Dr J J Hensman
University of Sheffield
Bayesian models of expression in the transcriptome for clinical RNA-seq
Motor neurone diseases
Background — RNA-Seq technology is enabling investigation of gene expression at the transcript level, including the identification of alternatively spliced isoforms. In Motor Neurone Disease, alternative splicing has been strongly implicated as a pathogenic mechanism. RNA-Seq for clinical data and MND in particular requires the development of new statistical methodologies to tackle challenges specific to such data. Bayesian statistical methods for RNA-seq are desirable to deal with the uncertainty in quantifying transcript expression, but existing approaches are prohibitively slow for big data. Aims & Objectives — 1) To develop practical algorithms for transcript quantification from RNA-Seq in the Bayesian statistical framework. 2) To build statistical models *around* the transcript quantification problem, addressing problems specific to clinical data. 3) To use the developed algorithms to investigate the effects of splicing in Motor Neurone Disease Methodology — The Bayesian statistical framework will be the cornerstone of the project.
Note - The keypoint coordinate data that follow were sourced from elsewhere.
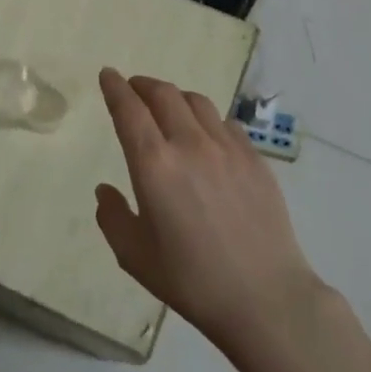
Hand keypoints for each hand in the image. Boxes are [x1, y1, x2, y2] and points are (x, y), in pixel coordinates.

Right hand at [94, 68, 324, 359]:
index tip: (107, 74)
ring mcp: (227, 148)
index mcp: (154, 165)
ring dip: (175, 97)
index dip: (115, 87)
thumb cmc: (192, 279)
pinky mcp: (255, 159)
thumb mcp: (135, 256)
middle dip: (143, 85)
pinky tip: (207, 135)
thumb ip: (112, 217)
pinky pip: (226, 123)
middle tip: (133, 88)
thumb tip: (105, 190)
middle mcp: (190, 144)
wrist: (265, 297)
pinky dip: (207, 119)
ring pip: (196, 102)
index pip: (128, 109)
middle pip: (163, 94)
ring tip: (168, 106)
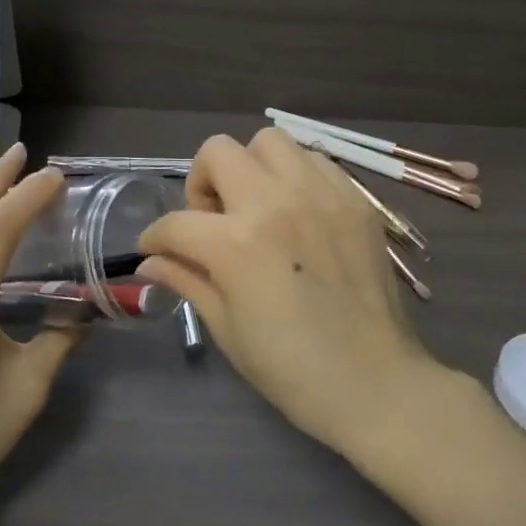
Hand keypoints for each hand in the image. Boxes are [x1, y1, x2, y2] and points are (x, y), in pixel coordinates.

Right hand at [137, 129, 443, 455]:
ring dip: (250, 168)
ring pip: (269, 141)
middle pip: (217, 152)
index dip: (155, 238)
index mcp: (236, 243)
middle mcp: (276, 202)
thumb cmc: (290, 368)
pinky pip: (314, 160)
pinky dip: (295, 175)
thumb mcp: (226, 328)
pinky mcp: (355, 199)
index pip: (175, 222)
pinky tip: (297, 212)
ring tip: (258, 207)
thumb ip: (187, 280)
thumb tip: (150, 262)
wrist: (374, 383)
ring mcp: (321, 194)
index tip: (156, 249)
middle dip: (201, 183)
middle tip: (213, 220)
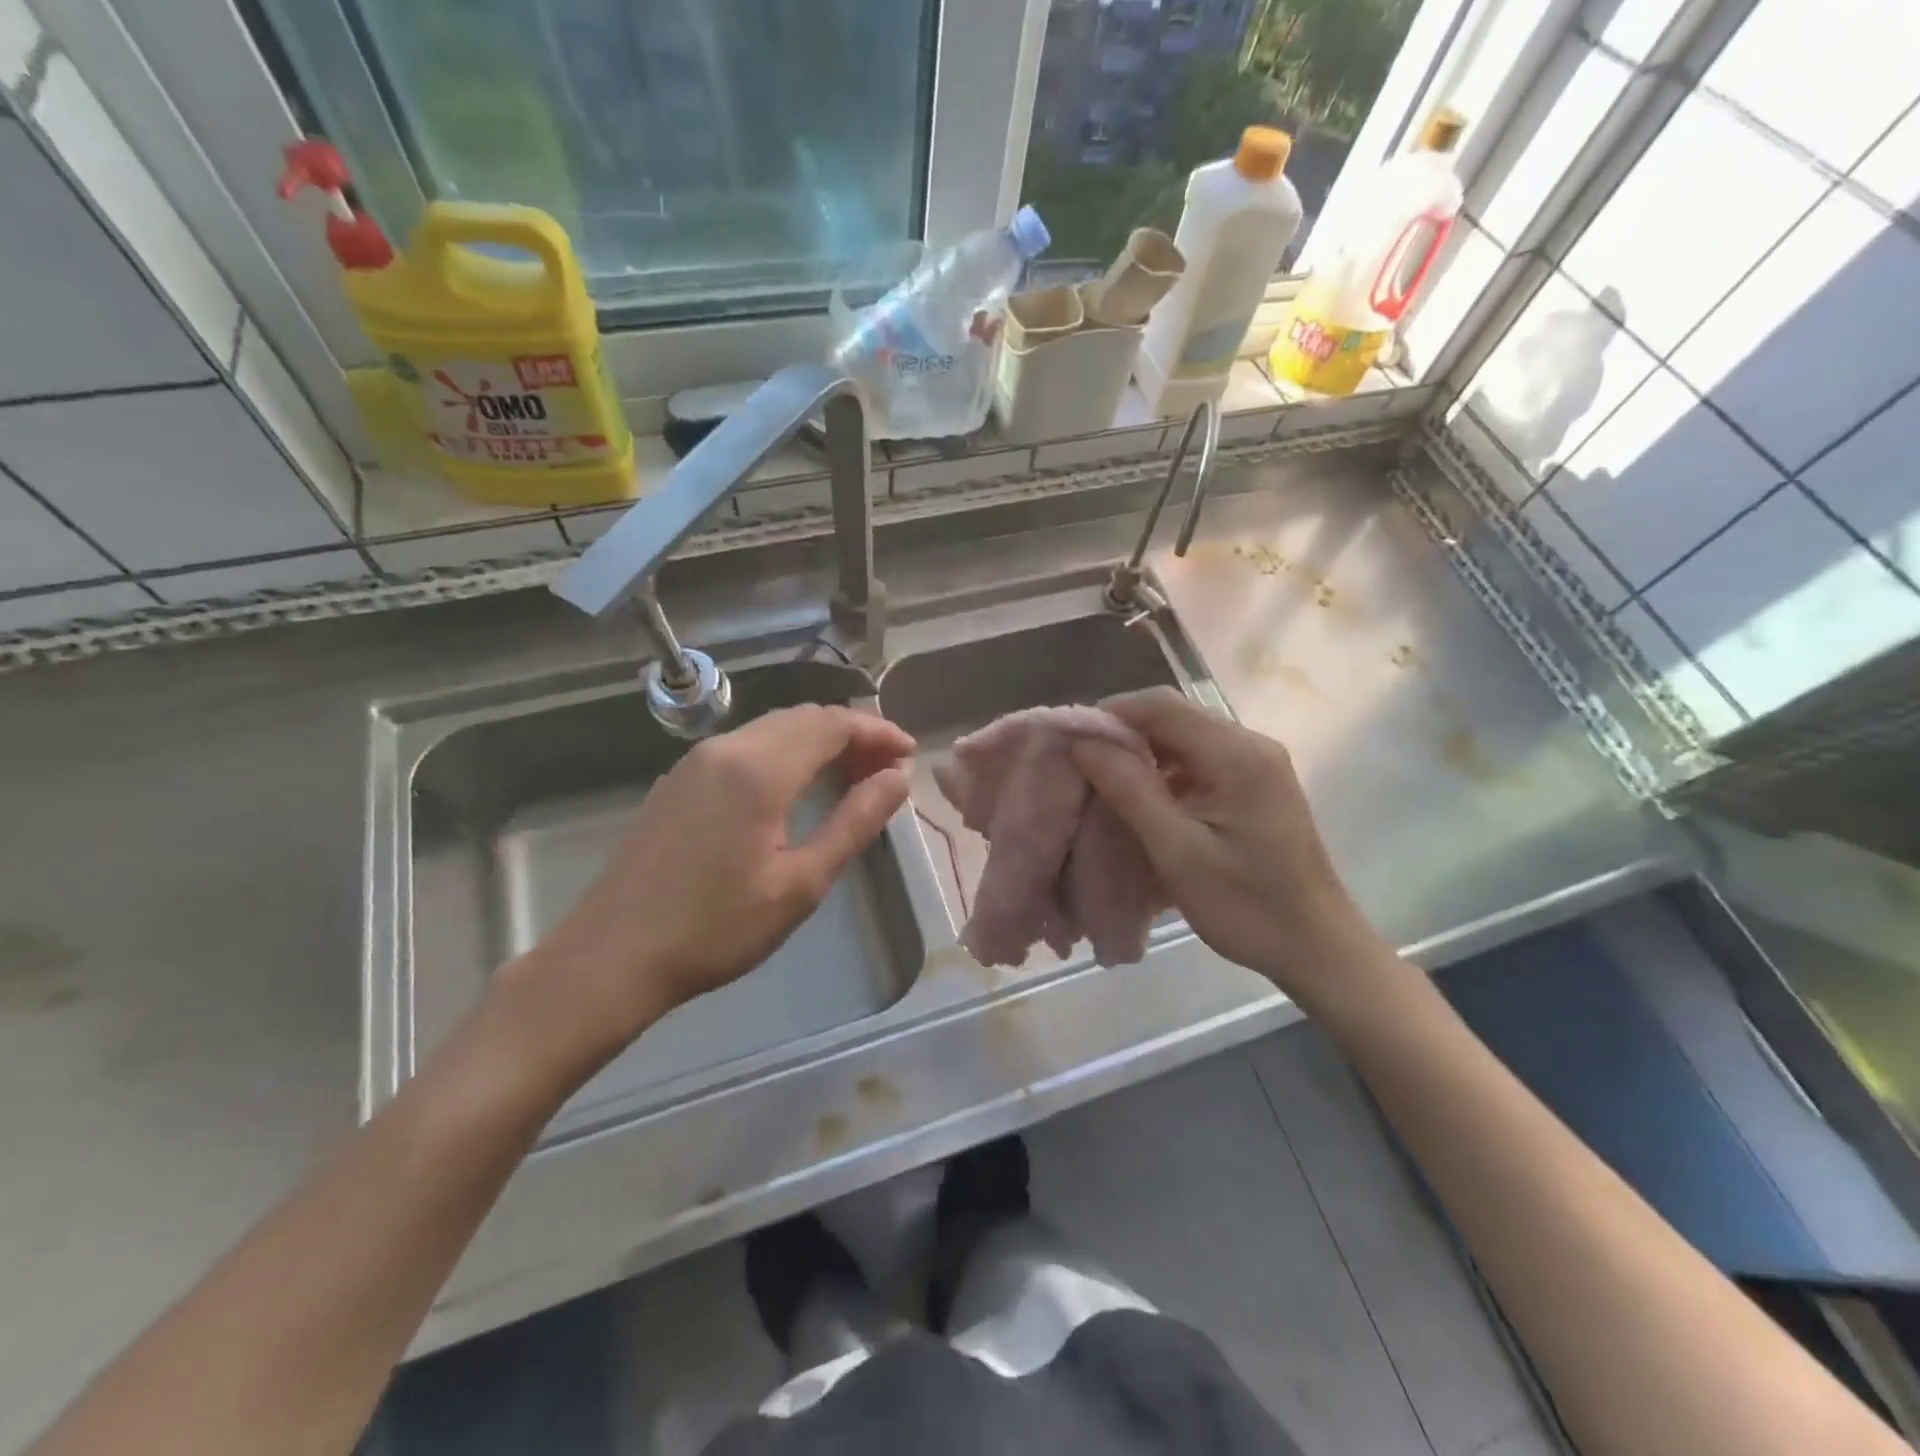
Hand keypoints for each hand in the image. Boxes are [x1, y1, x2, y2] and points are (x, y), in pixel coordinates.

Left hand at [499, 704, 913, 1079]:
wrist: (612, 956)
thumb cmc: (716, 928)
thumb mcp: (800, 884)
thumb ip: (854, 823)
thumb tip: (898, 779)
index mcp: (760, 770)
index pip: (832, 724)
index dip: (877, 732)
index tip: (909, 753)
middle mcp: (726, 748)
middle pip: (803, 718)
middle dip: (852, 733)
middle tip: (886, 769)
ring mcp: (696, 761)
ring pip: (773, 728)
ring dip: (818, 741)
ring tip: (851, 775)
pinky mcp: (679, 780)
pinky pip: (746, 745)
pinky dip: (785, 752)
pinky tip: (797, 786)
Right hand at [1070, 688, 1389, 1009]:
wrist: (1316, 947)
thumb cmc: (1245, 905)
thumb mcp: (1177, 851)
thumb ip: (1129, 789)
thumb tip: (1082, 742)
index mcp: (1237, 754)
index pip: (1162, 706)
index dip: (1111, 714)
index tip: (1071, 742)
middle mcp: (1251, 745)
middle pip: (1175, 715)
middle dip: (1124, 733)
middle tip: (1083, 765)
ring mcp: (1258, 763)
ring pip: (1185, 737)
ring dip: (1143, 752)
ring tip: (1105, 782)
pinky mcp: (1256, 784)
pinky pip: (1200, 759)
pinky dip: (1166, 770)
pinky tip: (1145, 799)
Whilst Bayesian methods are often computationally demanding, I shall make use of approximate posterior inference. I’ll build on recent work in this area to make fast algorithms for the analysis of RNA-Seq data. I’ll collaborate closely with clinical and wet-lab staff in the SITraN neuroscience facility, giving my work immediate impact on research into MND. Scientific opportunities — The quantification of transcripts in RNA-Seq bears a close resemblance to Latent Dirichlet Allocation (LDA), a statistical model used for the analysis of text corpora. Investigation of this link will enable the transfer of knowledge from this field to enable statistical advances for processing RNA-Seq.